The new product, also called Bounce, is designed to provide New Zealanders with affordable earthquake insurance and prompt claims payments, to support customers’ needs in the aftermath of an earthquake and quickly cover immediate expenses incurred. It does this by tracking maximum ground velocity (PGV), which results in thrusts at levels of 20 cm per second and above.
Bounce was developed by the company’s founder, Paul Barton, in partnership with Lloyd’s, Guy Carpenter, Marsh, and Jumpstart Insurance, an insurance broker for surplus lines in Oakland, California.
The development of this benchmark insurance product follows Lloyd’s commitment to removing complexity and providing improved coverage and visibility to its customers with simpler products.
Bounce does not replace traditional earthquake insurance that covers large losses and works in conjunction with traditional products to offer accessible earthquake insurance, with low monthly premiums, providing customers and their communities financial flexibility in the immediate aftermath of an earthquake. Bounce provides instant cash flow to cover a wide range of diverse expenses to kick-start your financial recovery.
The product uses data from GeoNet / GNS Science, the New Zealand government agency responsible for measuring earthquakes, to objectively identify areas where customers have been exposed to a strong earthquake. This removes any potential conflicts of interest and provides transparency to customers about the data used and product reliability, Lloyd’s said.
The propulsion eligibility depends on the intensity of the vibration (parametric actuator). If a customer site is subject to vibration with a PGV of at least 20 cm per second, they will be eligible to receive payment within five days.
Claims payments are based on the strength of any earthquake, payments are based on “steps,” meaning that the stronger the earthquake, the more coverage is paid.
“We are excited to be able to expedite the introduction of a technically advanced and innovative earthquake insurance product, Bounce, which will provide customers with much-needed support and financial flexibility in the immediate aftermath of the earthquake,” commented Lloyd’s CEO.
“The launch of Bounce is a very important development for the New Zealand insurance market. This pioneering coverage has the potential to generate significant societal benefit by providing individuals and communities with financial resilience to cope with earthquake events in the New Zealand insurance market. the future.
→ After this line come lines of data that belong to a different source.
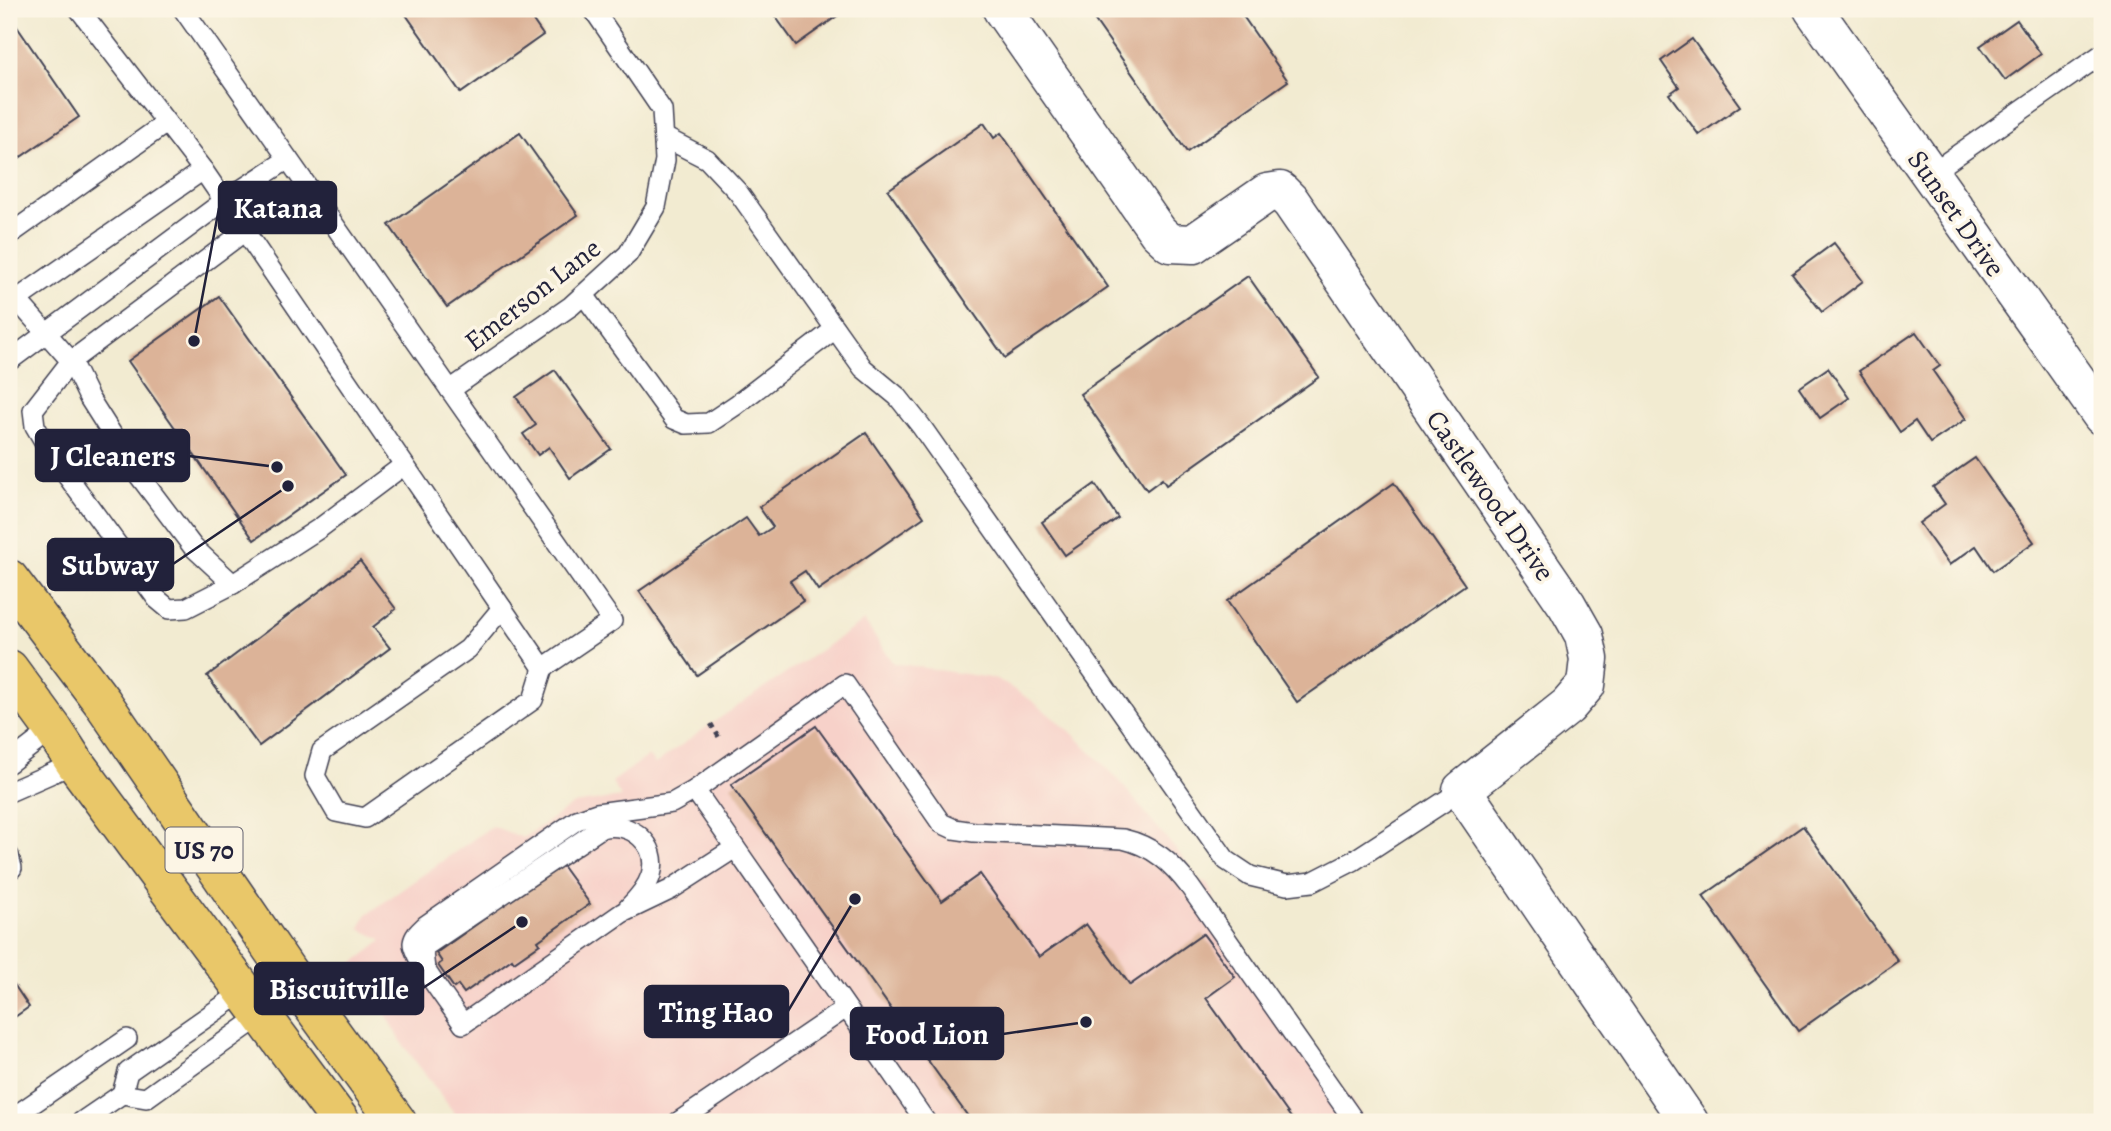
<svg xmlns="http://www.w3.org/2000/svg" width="2111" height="1131" font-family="Alegreya,serif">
  <rect width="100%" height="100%" fill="#fcf5e5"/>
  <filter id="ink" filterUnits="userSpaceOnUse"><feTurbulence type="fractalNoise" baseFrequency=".0143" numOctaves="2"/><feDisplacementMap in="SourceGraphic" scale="14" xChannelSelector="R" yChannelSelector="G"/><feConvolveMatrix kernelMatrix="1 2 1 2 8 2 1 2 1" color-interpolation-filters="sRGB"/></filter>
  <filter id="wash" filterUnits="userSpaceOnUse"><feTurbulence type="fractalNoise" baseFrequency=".00686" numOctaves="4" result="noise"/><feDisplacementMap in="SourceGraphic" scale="28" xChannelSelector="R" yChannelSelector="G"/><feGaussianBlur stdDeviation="1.57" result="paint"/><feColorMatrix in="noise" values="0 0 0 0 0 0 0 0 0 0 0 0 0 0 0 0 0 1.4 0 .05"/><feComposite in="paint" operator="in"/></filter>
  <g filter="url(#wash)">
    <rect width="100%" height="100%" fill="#f2ebd1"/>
    <!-- built -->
    <polygon fill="#f7d1c9" points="864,621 893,663 997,679 1031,700 1072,733 1116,777 1190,867 1200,882 1207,883 1212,891 1215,907 1366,1122 461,1122 404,1046 381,1005 351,965 381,942 381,939 360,929 366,915 492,826 523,838 574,804 621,797 612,782 648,756 655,764 711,724"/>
    <g id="blocks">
      <!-- building -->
      <g fill="#dcb398">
        <polygon points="402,9 525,9 543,35 461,93"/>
        <polygon points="770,9 847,9 796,45"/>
        <polygon points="1087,9 1238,9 1288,81 1187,152"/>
        <polygon points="9,15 79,117 9,165"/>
        <polygon points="2017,20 2041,54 2005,80 1980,46"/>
        <polygon points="1692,39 1740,106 1699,135 1669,94 1679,87 1661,61"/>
        <polygon points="984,123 994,138 1001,133 1108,287 1005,358 888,190"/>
        <polygon points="520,133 578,215 447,307 389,225"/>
        <polygon points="1834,243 1863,281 1822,312 1792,274"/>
        <polygon points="1248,276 1319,377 1166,485 1162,479 1147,490 1080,394"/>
        <polygon points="219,296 346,475 254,540 128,361"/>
        <polygon points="1916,332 1940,366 1933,371 1966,419 1930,443 1915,421 1900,432 1859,371"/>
        <polygon points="1828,368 1849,398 1820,418 1799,388"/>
        <polygon points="555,370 611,449 570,478 549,447 538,455 523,434 536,425 516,397"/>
        <polygon points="866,433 924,517 818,590 805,571 790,581 803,601 697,675 639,591 746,518 759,536 773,527 759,507"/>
        <polygon points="1975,458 2034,542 1993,571 1976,546 1949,565 1919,523 1945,504 1933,487"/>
        <polygon points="1394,483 1465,585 1297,702 1227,601"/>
        <polygon points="1095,484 1118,518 1065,555 1042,522"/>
        <polygon points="360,561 396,609 373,627 390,648 259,746 207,676"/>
        <polygon points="816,726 942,901 980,874 1039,957 1086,924 1130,985 1203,934 1235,977 1206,998 1294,1122 972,1122 731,785"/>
        <polygon points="1803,826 1898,961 1798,1031 1703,896"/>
        <polygon points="561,864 590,904 538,941 540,944 514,962 512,959 464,993 458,985 454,988 438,965 442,962 436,953 488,916 484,912 501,899 505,904"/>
        <polygon points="9,977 29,1007 9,1021"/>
      </g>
    </g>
  </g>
  <g filter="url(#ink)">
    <use href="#blocks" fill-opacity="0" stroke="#414052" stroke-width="2"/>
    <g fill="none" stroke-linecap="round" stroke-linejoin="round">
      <!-- service casing -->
      <g stroke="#414052" stroke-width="22">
        <g id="service">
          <polyline points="79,9 203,170"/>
          <polyline points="664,137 707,159 738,192 863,368 898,397 921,426 1226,860 1250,876 1287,885 1312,882 1353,861 1462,790"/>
          <polyline points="1930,174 2102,54"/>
          <polyline points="9,235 166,123"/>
          <polyline points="9,291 71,361 89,398 134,469 193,547 233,584 320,528 404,465"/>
          <polyline points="584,295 674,419 686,424 709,423 736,405 835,329"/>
          <polyline points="9,305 203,170 543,668 612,621 183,9"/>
          <polyline points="9,361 224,201 288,159"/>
          <polyline points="450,390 571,306 628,254 656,207 665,160 662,110 593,9"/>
          <polyline points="233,584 186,608 169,609 157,599 54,458 35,426 33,410 71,361 245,231"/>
          <polyline points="502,608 468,649 322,751 315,776 336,812 365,818 533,700 543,668"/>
          <polyline points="9,763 53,729"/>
          <path d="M695,790L672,803L597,813L577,820L426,925C421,930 414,935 413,943C412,956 454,1010 463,1024L622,913L670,890L735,848"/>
          <polyline points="9,792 75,763"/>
          <polyline points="9,856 12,868"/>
          <path d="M425,969L423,952L427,945L601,828C630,820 660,844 651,875C647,888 637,899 628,908"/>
          <polyline points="244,991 128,1072 122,1094 146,1098 262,1015"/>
          <polyline points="9,1120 127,1039"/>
          <polyline points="81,1122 122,1094"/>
          <polyline points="678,1122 846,1008"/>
          <path d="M926,1122L695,790L845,684L941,823L954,829L974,832L1123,839C1153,846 1172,863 1190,887L1355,1122"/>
        </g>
      </g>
      <!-- minor casing -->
      <g stroke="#414052" stroke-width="41">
        <polyline id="minor" points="1002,9 1158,232 1170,243 1193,244 1267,193 1280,191 1291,202 1567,605 1584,635 1589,659 1586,685 1568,706 1462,790 1689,1122"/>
      </g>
      <!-- tertiary casing -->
      <g stroke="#414052" stroke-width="41">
        <polyline id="tertiary" points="1813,9 2102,416"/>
      </g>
      <!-- trunk casing -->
      <g stroke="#414052" stroke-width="41">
        <g id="trunk">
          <polyline points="9,579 103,703 289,974 397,1122"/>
          <polyline points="9,669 53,729 75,763 341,1122"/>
        </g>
      </g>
      <!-- path -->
      <polyline stroke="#414052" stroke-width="4.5" stroke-dasharray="5 5" stroke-linecap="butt" points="711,724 721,741"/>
      <!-- service -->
      <use href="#service" stroke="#fff" stroke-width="19"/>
      <!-- minor -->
      <use href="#minor" stroke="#fff" stroke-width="38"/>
      <!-- tertiary -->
      <use href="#tertiary" stroke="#fff" stroke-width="38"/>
      <!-- trunk -->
      <use href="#trunk" stroke="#e9c769" stroke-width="38"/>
    </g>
  </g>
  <g text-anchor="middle" stroke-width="7" stroke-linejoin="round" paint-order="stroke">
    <!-- shield labels -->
    <rect fill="#fcf5e5" stroke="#63616e" stroke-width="2" x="165.5" y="827.5" width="77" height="45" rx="5"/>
    <g font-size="26" font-weight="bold" fill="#22223b">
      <text x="204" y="859">US 70</text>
    </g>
    <!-- street labels -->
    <g font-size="28" fill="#22223b" stroke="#fcf5e5">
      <text transform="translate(1957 213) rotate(55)" y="10">Sunset Drive</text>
      <text transform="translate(532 294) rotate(-38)" y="10">Emerson Lane</text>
      <text transform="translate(1491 495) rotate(55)" y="10">Castlewood Drive</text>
    </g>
  </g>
  <!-- callouts -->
  <path fill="none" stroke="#22223b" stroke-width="2.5" d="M194 341L219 208M277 467L189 456M288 486L173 564M522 922L423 988M855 899L788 1011M1086 1022L1003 1034"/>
  <g fill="#22223b" stroke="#fcf5e5" stroke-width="2.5">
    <circle cx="194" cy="341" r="7"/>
    <circle cx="277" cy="467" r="7"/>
    <circle cx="288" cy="486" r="7"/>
    <circle cx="522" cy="922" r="7"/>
    <circle cx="855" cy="899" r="7"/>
    <circle cx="1086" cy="1022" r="7"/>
  </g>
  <g fill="#22223b" stroke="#22223b" stroke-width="2.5">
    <rect x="219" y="182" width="117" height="51" rx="7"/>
    <rect x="36" y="430" width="153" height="51" rx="7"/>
    <rect x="48" y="539" width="125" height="51" rx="7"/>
    <rect x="255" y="963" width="168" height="51" rx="7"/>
    <rect x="645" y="986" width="143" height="51" rx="7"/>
    <rect x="851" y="1008" width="152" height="51" rx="7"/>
  </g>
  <g font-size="30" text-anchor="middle" font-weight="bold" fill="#fff">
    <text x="278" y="218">Katana</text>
    <text x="113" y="466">J Cleaners</text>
    <text x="110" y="575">Subway</text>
    <text x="339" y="999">Biscuitville</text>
    <text x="716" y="1022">Ting Hao</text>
    <text x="927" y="1044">Food Lion</text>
  </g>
  <!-- margin -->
  <rect width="2111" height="1131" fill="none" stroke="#fcf5e5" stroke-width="35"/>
</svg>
According to Paul Barton, founder and CEO of Bounce, a company that covers Lloyd: “Bounce can give families and businesses the confidence that they will receive quick financial support after a major earthquake.” “One of the broader benefits of our mission, which is to help kiwis recover quickly, is that more money flows into our communities when they need it most. We have partnered with world leaders in insurance, but we remain largely Kiwi focused on solutions. Kiwi “.